Ahuja, M.D., 84 FR 5479, 5498 n.33 (2019); Daniel A. Glick, D.D.S., 80 
FR 74800, 74801, 74810 (2015). The Agency need not consider remedial 
measures given the lack of acceptance of responsibility, nevertheless 
Respondent did not present any evidence of remedial measures for 
consideration. See RD, at 39; Ahuja, 84 FR at 5498 n.33; Glick, 80 FR 
at 74801, 74810.
    In addition to acceptance of responsibility, the Agency looks to 
the egregiousness and extent of the misconduct, Garrett Howard Smith, 
M.D., 83 FR at 18910 (collecting cases), and considers both specific 
and general deterrence when determining an appropriate sanction. Glick, 
80 FR at 74810. Here, Respondent's inappropriate and unlawful 
prescribing of controlled substances was egregious and warrants a 
sanction. See RD, at 39. The record contains substantial evidence that 
Respondent improperly issued an extensive number of prescriptions to 
four patients at two clinics over the course of nearly two years. RD, 
at 9, 17-30; Tr. 490-91; see supra Section I. Respondent prescribed 
controlled substances to patients without taking appropriate action to 
address clear and repeated signs of diversion and abuse. RD, at 39; see 
supra Section I. Even when patients arrived at their appointments with 
vital signs indicating a medical crisis or emergency, Respondent failed 
to address their dangerous medical situations and continued the same 
prescribing in violation of the applicable standard of care.
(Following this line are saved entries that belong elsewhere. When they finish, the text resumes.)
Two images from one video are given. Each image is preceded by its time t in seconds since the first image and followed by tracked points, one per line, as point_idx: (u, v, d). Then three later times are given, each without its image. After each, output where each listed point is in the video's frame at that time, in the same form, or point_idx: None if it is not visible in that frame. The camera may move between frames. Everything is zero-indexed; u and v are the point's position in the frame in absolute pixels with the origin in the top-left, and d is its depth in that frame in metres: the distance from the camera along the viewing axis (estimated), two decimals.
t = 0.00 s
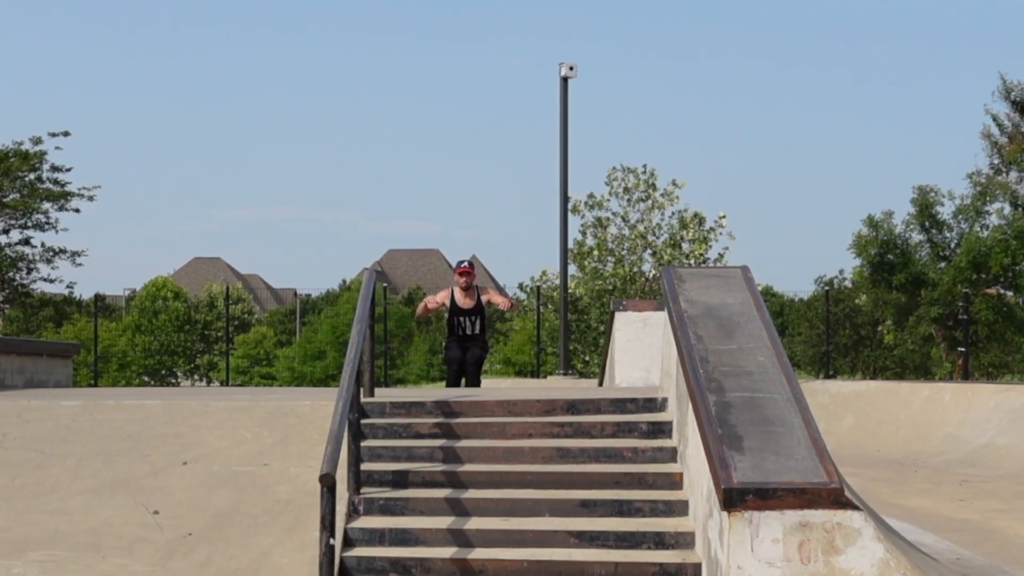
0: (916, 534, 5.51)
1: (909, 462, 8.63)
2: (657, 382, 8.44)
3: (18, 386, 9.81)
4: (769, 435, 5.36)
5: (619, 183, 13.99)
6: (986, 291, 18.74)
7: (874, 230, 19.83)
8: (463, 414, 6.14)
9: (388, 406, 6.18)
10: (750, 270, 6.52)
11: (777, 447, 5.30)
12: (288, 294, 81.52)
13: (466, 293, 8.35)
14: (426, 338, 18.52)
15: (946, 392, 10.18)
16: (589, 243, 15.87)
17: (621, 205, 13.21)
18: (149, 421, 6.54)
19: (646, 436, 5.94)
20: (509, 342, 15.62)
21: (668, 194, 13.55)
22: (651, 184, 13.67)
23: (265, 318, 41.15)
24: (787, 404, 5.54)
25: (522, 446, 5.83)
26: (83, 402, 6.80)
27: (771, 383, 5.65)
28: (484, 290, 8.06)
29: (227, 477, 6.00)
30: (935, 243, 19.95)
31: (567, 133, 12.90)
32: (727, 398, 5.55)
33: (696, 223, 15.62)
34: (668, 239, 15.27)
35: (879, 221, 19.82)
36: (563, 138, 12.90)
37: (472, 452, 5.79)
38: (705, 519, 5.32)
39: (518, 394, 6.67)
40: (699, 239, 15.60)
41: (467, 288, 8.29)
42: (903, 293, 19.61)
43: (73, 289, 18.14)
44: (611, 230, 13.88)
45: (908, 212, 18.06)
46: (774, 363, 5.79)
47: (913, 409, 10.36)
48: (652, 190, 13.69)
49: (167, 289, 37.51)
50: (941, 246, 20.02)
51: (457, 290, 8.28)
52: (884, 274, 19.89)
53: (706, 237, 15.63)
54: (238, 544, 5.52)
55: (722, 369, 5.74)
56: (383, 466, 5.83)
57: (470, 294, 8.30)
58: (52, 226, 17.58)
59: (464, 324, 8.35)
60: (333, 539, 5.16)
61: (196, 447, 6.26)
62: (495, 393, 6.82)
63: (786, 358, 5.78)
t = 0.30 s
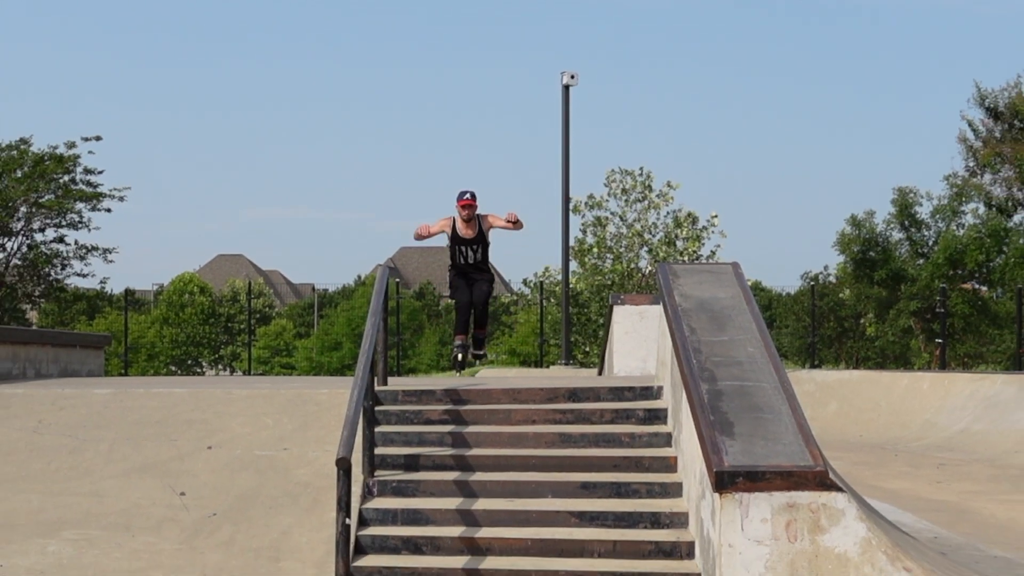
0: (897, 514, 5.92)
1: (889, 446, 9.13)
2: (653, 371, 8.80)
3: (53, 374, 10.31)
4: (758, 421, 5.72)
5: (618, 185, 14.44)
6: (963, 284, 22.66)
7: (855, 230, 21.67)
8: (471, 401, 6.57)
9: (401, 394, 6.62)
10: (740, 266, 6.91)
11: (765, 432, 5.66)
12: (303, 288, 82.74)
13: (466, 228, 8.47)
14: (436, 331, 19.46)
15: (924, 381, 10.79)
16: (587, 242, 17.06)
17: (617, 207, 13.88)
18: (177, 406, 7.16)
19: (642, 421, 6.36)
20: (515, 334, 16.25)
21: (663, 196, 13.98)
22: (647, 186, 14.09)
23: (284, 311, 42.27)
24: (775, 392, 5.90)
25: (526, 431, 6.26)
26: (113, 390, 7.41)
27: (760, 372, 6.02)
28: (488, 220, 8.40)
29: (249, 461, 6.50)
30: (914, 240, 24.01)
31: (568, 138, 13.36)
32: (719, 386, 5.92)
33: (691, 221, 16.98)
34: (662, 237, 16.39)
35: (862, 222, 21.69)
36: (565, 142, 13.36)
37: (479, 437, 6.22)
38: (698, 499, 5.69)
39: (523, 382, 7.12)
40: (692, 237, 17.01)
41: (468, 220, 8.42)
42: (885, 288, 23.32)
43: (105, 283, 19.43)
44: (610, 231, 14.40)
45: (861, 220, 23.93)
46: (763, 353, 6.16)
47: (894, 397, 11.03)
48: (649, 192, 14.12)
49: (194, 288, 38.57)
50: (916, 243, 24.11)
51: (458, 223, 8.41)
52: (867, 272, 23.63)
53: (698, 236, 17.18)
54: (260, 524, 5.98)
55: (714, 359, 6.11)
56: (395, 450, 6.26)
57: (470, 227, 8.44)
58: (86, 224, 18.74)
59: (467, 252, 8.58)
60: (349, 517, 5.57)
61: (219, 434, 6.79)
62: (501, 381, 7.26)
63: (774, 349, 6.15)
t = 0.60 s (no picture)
0: (879, 496, 6.31)
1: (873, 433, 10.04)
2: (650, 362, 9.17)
3: (86, 364, 10.88)
4: (748, 409, 6.09)
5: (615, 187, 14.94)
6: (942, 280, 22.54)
7: (842, 229, 23.39)
8: (479, 389, 7.02)
9: (411, 383, 7.07)
10: (732, 262, 7.31)
11: (756, 420, 6.02)
12: (317, 283, 83.83)
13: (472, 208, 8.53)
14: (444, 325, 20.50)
15: (905, 370, 11.66)
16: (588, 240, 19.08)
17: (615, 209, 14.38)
18: (201, 393, 7.59)
19: (640, 409, 6.81)
20: (518, 326, 16.87)
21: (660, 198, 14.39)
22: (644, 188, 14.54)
23: (301, 305, 43.40)
24: (764, 381, 6.27)
25: (529, 418, 6.70)
26: (142, 379, 7.86)
27: (750, 363, 6.39)
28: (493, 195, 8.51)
29: (270, 445, 6.92)
30: (894, 239, 23.45)
31: (569, 141, 13.75)
32: (712, 376, 6.29)
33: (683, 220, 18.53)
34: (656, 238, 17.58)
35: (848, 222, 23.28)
36: (567, 145, 13.77)
37: (485, 424, 6.66)
38: (692, 482, 6.07)
39: (528, 372, 7.56)
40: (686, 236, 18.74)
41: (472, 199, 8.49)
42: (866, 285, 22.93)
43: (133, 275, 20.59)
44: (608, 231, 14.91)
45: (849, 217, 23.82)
46: (753, 345, 6.53)
47: (877, 384, 11.93)
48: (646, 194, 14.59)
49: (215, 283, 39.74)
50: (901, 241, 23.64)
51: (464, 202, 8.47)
52: (849, 267, 23.27)
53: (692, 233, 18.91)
54: (280, 505, 6.41)
55: (707, 351, 6.49)
56: (408, 435, 6.70)
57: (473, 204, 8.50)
58: (113, 222, 19.76)
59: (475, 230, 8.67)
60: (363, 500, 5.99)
61: (241, 420, 7.21)
62: (507, 372, 7.69)
63: (764, 341, 6.53)
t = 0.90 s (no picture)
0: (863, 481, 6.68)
1: (857, 421, 10.48)
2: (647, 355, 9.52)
3: (112, 356, 11.36)
4: (740, 398, 6.45)
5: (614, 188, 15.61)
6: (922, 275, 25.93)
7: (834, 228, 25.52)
8: (485, 380, 7.52)
9: (421, 373, 7.57)
10: (724, 260, 7.72)
11: (747, 408, 6.38)
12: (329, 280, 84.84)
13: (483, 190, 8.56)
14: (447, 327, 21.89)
15: (888, 361, 12.16)
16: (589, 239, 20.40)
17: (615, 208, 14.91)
18: (223, 384, 7.99)
19: (637, 398, 7.29)
20: (521, 320, 17.44)
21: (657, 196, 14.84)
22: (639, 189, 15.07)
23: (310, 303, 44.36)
24: (755, 372, 6.64)
25: (533, 407, 7.16)
26: (165, 370, 8.27)
27: (742, 354, 6.77)
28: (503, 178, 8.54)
29: (288, 432, 7.32)
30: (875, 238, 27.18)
31: (571, 143, 14.27)
32: (706, 367, 6.67)
33: (680, 222, 20.04)
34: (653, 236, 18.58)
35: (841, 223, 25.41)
36: (568, 146, 14.29)
37: (491, 413, 7.13)
38: (687, 467, 6.43)
39: (531, 363, 8.02)
40: (681, 234, 19.91)
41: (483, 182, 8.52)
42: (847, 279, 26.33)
43: (161, 270, 21.55)
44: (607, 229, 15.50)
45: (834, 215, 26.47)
46: (744, 338, 6.92)
47: (861, 375, 12.42)
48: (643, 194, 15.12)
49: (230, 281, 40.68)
50: (882, 240, 27.49)
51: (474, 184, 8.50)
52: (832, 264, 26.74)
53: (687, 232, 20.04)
54: (297, 489, 6.79)
55: (701, 343, 6.87)
56: (419, 423, 7.16)
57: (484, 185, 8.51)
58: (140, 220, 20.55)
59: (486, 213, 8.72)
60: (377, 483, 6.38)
61: (259, 409, 7.60)
62: (513, 363, 8.16)
63: (755, 334, 6.91)
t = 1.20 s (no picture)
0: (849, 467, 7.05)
1: (843, 410, 10.94)
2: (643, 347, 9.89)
3: (137, 348, 11.86)
4: (733, 388, 6.83)
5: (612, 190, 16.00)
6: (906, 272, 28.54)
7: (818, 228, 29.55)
8: (490, 371, 7.97)
9: (430, 365, 8.01)
10: (717, 258, 8.14)
11: (739, 398, 6.75)
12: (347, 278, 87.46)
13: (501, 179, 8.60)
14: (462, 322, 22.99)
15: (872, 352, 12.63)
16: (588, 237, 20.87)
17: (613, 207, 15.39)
18: (241, 376, 8.44)
19: (636, 388, 7.73)
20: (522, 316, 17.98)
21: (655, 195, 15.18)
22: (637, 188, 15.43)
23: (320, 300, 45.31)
24: (747, 364, 7.03)
25: (536, 397, 7.58)
26: (187, 362, 8.73)
27: (734, 347, 7.16)
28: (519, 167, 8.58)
29: (303, 422, 7.72)
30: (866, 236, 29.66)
31: (570, 145, 14.79)
32: (700, 359, 7.06)
33: (676, 220, 20.18)
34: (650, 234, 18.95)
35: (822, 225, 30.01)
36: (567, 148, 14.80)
37: (497, 402, 7.55)
38: (682, 454, 6.81)
39: (535, 356, 8.45)
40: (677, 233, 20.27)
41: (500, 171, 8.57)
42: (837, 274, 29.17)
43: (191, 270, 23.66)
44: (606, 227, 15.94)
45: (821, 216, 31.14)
46: (736, 331, 7.31)
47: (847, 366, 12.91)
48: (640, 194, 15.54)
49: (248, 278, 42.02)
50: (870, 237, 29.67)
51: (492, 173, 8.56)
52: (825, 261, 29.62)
53: (683, 231, 20.21)
54: (312, 475, 7.16)
55: (695, 336, 7.27)
56: (428, 413, 7.59)
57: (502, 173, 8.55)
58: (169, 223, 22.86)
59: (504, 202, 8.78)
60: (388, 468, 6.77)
61: (276, 399, 8.02)
62: (517, 355, 8.59)
63: (747, 328, 7.30)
RD, at 39; 
see, e.g., Tr. 303, 345-46, 392. In this case, the Agency believes that 
revocation of Respondent's registration would deter Respondent and 
encourage the general registrant community to properly manage patients' 
treatment under the requirements of the CSA, including when faced with 
evidence of abuse and diversion. See RD, at 39.
    In light of the above considerations, there is insufficient 
evidence that Respondent's behavior is unlikely to recur in the future 
such that the Agency can entrust him with a registration. In sum, 
Respondent has not offered sufficient mitigating evidence on the record 
to rebut the Government's case for revocation of his registration. RD, 
at 37-40. The public interest factors weigh in favor of revocation. RD, 
at 40. Accordingly, the Agency will order that Respondent's 
registration be revoked.

Order

    Pursuant to 28 CFR 0.100(b) and the authority vested in me by 21 
U.S.C. 824(a), I hereby revoke DEA Certificate of Registration No. 
FF7471840 issued to Mark Fenzl, M.D. Further, pursuant to 28 CFR 
0.100(b) and the authority vested in me by 21 U.S.C. 823(g)(1), I 
hereby deny any pending applications of Mark Fenzl, M.D., to renew or 
modify this registration, as well as any other pending application of 
Mark Fenzl, M.D., for additional registration in Florida. This Order is 
effective April 10, 2024.

Signing Authority

    This document of the Drug Enforcement Administration was signed on 
February 20, 2024, by Administrator Anne Milgram. That document with 
the original signature and date is maintained by DEA. For 
administrative purposes only, and in compliance with requirements of 
the Office of the Federal Register, the undersigned DEA Federal 
Register Liaison Officer has been authorized to sign and submit the 
document in electronic format for publication, as an official document 
of DEA. This administrative process in no way alters the legal effect 
of this document upon publication in the Federal Register.

Heather Achbach,
Federal Register Liaison Officer, Drug Enforcement Administration.